My grown son, Louie, has a radio show, Late Night with Louie (I’m the mother of the new Howard Stern) and one night I was listening when someone asked if he came from a broken home.
Somehow he managed to get to be 23 without ever hearing that phrase and said, no. The guest then said, oh your parents are still married and Louie answered, no, they got divorced when I was two.
When the guest told him that’s the definition of a broken home, he set her straight. Without any attachment to that broken phrase he explained how happy and full his childhood was and he refused to accept that anything was broken. I couldn’t have gotten my ear any closer to the speaker as I marveled at the moments we sometimes get as parents when we catch a glimpse of something wonderful.
Life as a single mother with Louie was wonderful and constantly surprising. Thank goodness I knew he was smarter than I was. That’s what made it possible to look out a window and see him on his small tricycle, legs out to the sides, whizzing down our very steep driveway, his curly hair straightened by the wind blowing past him, and not worry. Or watch him attempt to pet every living creature, sometimes getting nipped by the geese down by the lake in the process, and not worry. Eventually the geese gave in and let him pet them, and he gently stroked their heads and chatted with them. They would turn their heads slightly and look at him till he was done talking.

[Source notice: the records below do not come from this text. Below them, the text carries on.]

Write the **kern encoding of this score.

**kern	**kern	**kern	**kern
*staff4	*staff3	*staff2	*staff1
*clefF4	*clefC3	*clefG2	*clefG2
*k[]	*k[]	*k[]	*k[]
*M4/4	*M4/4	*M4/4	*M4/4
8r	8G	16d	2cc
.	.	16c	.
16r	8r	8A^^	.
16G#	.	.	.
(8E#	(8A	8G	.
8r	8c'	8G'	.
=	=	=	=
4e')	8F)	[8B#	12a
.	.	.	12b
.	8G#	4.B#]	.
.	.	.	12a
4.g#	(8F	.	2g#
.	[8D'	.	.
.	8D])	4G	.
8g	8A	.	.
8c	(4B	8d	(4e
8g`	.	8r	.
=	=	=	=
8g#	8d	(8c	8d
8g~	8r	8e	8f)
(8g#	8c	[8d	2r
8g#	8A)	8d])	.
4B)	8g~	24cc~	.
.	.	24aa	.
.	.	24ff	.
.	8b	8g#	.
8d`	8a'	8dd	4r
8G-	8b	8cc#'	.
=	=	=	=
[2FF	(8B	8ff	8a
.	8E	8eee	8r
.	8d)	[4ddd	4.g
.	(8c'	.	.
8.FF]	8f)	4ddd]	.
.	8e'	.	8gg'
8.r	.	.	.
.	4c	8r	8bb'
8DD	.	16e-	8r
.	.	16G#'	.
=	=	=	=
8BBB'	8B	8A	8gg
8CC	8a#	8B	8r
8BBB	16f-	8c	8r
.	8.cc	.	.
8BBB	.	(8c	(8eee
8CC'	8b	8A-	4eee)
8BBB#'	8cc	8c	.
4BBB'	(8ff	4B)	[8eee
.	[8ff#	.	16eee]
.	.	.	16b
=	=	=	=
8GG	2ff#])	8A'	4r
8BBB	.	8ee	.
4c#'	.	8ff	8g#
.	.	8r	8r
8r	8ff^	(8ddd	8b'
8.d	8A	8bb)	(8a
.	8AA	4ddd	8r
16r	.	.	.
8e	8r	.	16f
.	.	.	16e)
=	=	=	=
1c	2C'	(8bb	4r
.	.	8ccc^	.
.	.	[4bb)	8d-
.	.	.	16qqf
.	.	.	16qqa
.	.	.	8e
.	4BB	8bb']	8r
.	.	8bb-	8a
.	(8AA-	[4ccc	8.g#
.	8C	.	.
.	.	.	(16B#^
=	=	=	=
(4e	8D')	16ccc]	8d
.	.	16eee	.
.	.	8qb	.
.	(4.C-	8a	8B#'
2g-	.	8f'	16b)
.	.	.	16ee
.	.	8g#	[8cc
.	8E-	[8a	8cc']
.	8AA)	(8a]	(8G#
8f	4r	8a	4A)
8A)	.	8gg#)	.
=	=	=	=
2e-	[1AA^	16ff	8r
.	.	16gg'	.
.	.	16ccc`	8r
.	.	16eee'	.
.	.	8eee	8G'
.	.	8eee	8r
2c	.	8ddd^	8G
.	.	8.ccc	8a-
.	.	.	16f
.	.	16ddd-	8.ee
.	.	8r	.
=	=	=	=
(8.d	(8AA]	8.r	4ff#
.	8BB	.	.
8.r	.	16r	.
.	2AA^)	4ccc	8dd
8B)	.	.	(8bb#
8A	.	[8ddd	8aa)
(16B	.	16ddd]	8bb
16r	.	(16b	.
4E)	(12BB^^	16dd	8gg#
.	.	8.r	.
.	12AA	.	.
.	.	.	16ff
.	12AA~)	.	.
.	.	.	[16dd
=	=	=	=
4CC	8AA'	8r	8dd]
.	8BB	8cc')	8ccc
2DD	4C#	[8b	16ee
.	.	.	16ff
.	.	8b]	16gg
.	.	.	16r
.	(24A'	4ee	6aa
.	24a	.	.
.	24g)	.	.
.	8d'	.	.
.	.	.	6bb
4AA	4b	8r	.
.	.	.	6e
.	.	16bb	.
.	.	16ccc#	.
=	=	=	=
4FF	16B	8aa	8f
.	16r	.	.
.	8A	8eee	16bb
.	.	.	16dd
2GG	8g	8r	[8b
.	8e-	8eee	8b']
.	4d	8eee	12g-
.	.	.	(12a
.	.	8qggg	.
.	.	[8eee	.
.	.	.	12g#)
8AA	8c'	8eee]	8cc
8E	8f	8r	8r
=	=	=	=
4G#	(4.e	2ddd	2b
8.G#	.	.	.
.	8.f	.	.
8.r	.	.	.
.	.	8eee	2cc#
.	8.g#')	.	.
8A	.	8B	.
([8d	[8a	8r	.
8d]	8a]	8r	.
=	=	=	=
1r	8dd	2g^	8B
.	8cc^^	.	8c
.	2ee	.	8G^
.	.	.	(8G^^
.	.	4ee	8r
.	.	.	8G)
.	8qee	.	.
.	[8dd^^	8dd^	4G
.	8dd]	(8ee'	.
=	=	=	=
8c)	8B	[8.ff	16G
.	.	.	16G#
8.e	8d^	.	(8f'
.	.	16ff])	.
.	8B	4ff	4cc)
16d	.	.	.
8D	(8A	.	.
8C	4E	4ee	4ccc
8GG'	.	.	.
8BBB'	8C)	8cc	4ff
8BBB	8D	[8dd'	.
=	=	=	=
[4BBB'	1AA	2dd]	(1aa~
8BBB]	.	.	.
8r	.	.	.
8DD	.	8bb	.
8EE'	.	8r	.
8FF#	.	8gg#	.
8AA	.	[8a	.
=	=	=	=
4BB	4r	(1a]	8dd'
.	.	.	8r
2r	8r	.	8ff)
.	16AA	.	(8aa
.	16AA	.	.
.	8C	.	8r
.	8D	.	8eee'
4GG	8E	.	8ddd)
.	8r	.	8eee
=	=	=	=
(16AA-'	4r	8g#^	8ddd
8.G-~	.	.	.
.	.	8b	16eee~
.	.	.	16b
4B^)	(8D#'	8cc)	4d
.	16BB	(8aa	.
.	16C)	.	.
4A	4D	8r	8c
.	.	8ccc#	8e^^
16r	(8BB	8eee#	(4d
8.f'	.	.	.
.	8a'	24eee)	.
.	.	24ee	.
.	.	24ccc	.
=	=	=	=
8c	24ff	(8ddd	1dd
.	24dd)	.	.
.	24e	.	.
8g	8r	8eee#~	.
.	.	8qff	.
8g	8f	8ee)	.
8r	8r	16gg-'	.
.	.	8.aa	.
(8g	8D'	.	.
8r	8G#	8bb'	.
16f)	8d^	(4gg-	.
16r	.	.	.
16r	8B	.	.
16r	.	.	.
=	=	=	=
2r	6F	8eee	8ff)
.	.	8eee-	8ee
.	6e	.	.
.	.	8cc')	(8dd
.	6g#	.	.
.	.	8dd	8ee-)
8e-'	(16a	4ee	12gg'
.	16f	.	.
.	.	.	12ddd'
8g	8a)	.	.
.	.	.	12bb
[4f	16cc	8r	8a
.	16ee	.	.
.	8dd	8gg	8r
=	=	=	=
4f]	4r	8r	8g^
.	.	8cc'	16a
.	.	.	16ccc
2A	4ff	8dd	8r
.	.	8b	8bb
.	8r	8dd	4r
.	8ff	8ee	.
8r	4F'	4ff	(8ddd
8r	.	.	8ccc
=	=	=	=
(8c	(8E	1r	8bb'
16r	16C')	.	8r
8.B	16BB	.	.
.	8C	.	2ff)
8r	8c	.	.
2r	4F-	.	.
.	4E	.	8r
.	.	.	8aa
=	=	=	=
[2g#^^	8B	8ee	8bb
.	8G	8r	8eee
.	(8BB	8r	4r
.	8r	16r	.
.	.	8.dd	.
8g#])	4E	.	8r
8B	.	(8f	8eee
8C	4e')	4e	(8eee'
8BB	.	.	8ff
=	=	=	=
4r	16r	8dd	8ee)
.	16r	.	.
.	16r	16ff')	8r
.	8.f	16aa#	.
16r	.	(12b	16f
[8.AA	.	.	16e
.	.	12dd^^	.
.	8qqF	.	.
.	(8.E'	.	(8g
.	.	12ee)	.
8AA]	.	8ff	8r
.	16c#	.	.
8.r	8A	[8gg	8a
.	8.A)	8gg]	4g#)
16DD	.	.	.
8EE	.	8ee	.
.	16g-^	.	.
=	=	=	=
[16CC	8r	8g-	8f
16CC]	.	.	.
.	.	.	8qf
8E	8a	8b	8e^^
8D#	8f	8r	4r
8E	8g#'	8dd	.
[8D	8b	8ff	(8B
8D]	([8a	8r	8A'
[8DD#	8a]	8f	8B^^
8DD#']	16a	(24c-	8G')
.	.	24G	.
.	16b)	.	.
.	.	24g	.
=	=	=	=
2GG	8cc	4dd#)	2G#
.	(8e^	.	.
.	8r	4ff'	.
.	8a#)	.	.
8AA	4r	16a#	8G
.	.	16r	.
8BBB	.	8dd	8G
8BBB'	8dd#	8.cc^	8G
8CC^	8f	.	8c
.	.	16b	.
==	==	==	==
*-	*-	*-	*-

He did get nipped a little hard once by a garden snake and it made him mad, very mad. His three-year-old self whipped the snake into a half-knot, for which he felt instantly sorrowful and he came to get me to help untie the snake.
“What?” I asked, in the middle of vacuuming. “You did what?”
“I tied a snake in a knot and I need you to help me untie it,” he said, calmly. His entire little person fully expected me to handle the situation.
I turned off the vacuum, still looking at his calm expression, wondering if maybe this all meant something else and I would find something else tied in a knot. Tied a snake in a knot?
There on the front step was a long black garden snake slowly, very slowly, untying itself from a very tight half-knot.
“Help it,” Louie said.
“Why did you do it?” I asked.
“It bit me,” he said, offering up his hand with a small red mark; no skin was broken. “Untie it,” he repeated, looking back down at the snake, which was fortunately making progress on its own.
“No, it’s getting somewhere. We’ll let the snake handle this one.”
Louie wasn’t completely satisfied and stayed to make sure before depositing the snake back in the grass. It didn’t try to bite him again.
Life with Louie meant that he decided at five to climb yet another tree. This time the very tall pine that used to be right outside our front door and didn’t stop until he was above the roof line. Wisely, he decided to sit on a comfortable branch and wait patiently for me to come looking for him. In the meantime he would yell hello to any neighbors he saw who would turn round and round looking for him, before giving up and just yelling hello back in the general direction of his voice. Everyone knew Louie and knew he must be up to something but in the end, he would also be okay. That was life with Louie. Scary, potentially dangerous, weird, funny, sad, touching, and always turning out okay.
Standing underneath the tall pine, directing him down as I tried to gauge where to stand so I could act as a human mattress if necessary, I would repeat to myself for the umpteenth time, “He will grow up in spite of me. He will grow up in spite of me.” When he got to the ground he gave himself one good shake, looked up at me with a grin and said, “You should see the view from up there!” He quickly turned and took off running to look for something else to discover.
Louie’s adventures were always an odd compliment to my own adventures as an undiscovered writer, and a good reminder on the days I wanted to give up and do something sensible. Sure, that would look like the reasonable thing to do and would have made a lot of my relatives feel more comfortable, but would have drained all of the fun out of life for me and taken away the possibilities that risk can often bring.
Besides, you should see the view from here.